══ Text under study


  5. Very true to what I have seen in my practice in healrhcare. Truly the mind, body and soul are seamless. We can try to separate them out, but it never works for an extended period of time. The stress always has to have an outlet and one or all of these vital parts that make us who we are inevitably will suffer. Great article!

  6. you are so right..when i still battled my anxiety it led to various physical symptoms like arrythmias and palpitations. it was really scary

    1. I did not write the post, but I agree that they made some great points. Many people still do not take mental illness seriously, and this shows just how much it can affect us. Thank you so much for reading and sharing!

  7. Oh wow, yes! This explains everything. When I’m under stress or I’m upset about something for a while, my physical health really takes a beating. I develop IBS, forgetfulness, etc. I even became pre-diabetic in university! The adrenal cortisol had its way with my blood sugar, and poof!–my HbA1C went through the roof. It resolved itself when I graduated, but whew! That was horrendous. Thank you again for this – you give incredible detail and research 😊

    1. Thank you so much for reading and commenting!
      I am so sorry to hear that your physical health was affected by your mental health- it is unfortunately a big issue. For example, my immune system has weakened significantly when my depression worsened.
      I cannot take credit for the research- I simply reposted it, but I am glad you found it useful. It’s a great study!
      Stay healthy.

      1. Absolutely! Excellent find, wonderful info 👏🏼👏🏼👏🏼💓🌟

  8. Great read, thank you! When I suffered from depression I would have many days where I felt physically ill, similar to a flu bug. Feeling exhausted, stomach tension…

  9. So interesting! The UK experiences the same problems with lack of resources, and the interaction between poor physical and mental health has been found here too. Great post, thanks for sharing!

  10. Very good article. Thank you for sharing this information. I need to read about this over and over again.

    I have bipolar disorder and have been developing various physical symptoms and warning signs since the worst of my episodes struck. And then, as you wrote, as I take medications to calm my episodes my physical symptoms and warning signs grow even worse because of side effects.

    I’m currently not terribly overweight. Really just about 10 lbs overweight, but at one point on certain bipolar medications I was nearly obese and was pre-diabetic, had high cholesterol and high triglycerides. Even now at my “not terribly overweight” weight I still have the high cholesterol and triglycerides. From the meds? Well, probably. Certainly the sedation I have contributes to my lack of exercise, which doesn’t help improve things. And I’m 45 now.

════
══ Supplied entries

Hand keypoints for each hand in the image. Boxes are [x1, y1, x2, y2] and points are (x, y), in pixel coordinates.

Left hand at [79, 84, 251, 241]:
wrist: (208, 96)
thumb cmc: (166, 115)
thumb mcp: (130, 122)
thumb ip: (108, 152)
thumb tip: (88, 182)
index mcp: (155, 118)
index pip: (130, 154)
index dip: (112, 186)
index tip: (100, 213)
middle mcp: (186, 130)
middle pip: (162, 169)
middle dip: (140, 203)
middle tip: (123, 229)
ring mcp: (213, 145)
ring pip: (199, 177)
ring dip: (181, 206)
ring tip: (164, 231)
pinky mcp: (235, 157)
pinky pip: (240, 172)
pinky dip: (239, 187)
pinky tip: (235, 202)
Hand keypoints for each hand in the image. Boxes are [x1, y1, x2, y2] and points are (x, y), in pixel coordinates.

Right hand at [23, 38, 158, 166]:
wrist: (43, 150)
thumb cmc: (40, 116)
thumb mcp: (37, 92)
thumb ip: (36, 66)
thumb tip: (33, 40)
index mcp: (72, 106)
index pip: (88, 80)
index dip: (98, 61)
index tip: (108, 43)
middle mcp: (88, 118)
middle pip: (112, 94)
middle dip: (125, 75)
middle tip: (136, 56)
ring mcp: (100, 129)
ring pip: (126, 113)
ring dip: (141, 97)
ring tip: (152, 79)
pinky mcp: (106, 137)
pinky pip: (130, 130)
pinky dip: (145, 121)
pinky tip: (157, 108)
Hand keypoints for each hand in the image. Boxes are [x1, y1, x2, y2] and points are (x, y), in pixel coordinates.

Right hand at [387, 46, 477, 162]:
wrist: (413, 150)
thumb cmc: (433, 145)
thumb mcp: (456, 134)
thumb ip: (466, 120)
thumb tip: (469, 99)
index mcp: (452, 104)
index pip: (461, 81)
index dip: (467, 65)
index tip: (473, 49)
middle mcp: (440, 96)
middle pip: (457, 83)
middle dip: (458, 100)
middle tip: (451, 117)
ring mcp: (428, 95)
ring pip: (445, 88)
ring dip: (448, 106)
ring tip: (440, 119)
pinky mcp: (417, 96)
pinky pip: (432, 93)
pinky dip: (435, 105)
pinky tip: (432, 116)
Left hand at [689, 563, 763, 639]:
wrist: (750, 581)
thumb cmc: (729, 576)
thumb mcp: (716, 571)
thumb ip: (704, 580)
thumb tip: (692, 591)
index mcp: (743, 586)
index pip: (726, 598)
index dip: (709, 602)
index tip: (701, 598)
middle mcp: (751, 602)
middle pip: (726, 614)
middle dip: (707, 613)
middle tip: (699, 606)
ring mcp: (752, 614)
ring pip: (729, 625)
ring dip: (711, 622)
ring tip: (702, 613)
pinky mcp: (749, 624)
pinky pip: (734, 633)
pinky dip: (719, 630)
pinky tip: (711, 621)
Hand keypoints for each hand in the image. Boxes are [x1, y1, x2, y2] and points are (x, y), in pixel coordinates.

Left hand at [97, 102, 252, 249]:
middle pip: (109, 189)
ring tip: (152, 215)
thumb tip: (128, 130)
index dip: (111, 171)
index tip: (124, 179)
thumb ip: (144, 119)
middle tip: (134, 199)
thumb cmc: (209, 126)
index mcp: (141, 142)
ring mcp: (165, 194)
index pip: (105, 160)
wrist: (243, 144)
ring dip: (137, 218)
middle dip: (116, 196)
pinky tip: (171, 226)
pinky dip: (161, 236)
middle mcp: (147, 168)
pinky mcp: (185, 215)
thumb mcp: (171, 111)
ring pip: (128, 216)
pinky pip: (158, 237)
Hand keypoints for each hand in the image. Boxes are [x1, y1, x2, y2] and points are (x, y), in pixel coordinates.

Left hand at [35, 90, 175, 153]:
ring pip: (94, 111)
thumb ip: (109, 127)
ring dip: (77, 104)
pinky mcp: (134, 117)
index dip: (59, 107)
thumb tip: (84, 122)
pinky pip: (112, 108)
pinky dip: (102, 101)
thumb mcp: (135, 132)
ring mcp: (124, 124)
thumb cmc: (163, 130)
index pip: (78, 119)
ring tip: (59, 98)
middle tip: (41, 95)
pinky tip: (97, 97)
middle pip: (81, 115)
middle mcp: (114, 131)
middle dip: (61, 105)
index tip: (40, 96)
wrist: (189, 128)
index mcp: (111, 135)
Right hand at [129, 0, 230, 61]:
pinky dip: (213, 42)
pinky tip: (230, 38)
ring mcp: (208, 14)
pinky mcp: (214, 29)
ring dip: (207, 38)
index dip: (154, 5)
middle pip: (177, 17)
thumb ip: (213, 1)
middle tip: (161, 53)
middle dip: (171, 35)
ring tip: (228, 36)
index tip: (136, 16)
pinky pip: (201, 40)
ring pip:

════

### Exercises
A. Using the reader comments on mental and physical health, say whether each statement agrees with them: (i) one commenter says the UK has the same lack of resources, (ii) the commenter with bipolar disorder gives an age of 45, (iii) the commenter who became pre-diabetic in university says the condition continued after graduation. Answer yes or no for each and quote the deciding words.
B. Write the next part of the reader comments on mental and physical health, starting after their last sentence.

### Answer list
A.
(i) Yes: "The UK experiences the same problems with lack of resources"
(ii) Yes: "And I’m 45 now."
(iii) No: "It resolved itself when I graduated"

B.
    Even in my early 30s I had some issues. I had tachycardia mostly from constant anxiety and hypomania/mania. I’m lucky that is handled with a medication. One medication that helps me physically, rather than harms.

  11. I found your post quite intriguing… I hate to say this in cyberspace but I have a few mental health issues and “shockingly” I do have health problems… I have rheumatoid arthritis and Fibromyalgia. They came into play some years later after being diagnosed with BP but I don’t doubt the correlate with one another.

    1. Anna, thank you so much for reading and commenting! I am sorry for what you are going through, but don’t ever be ashamed to talk about your illnesses, especially on this site which I make sure is a safe space. It is unfortunate that many illnesses may be correlated, especially since the mind and body are very connected. I wish you the very best- stay strong!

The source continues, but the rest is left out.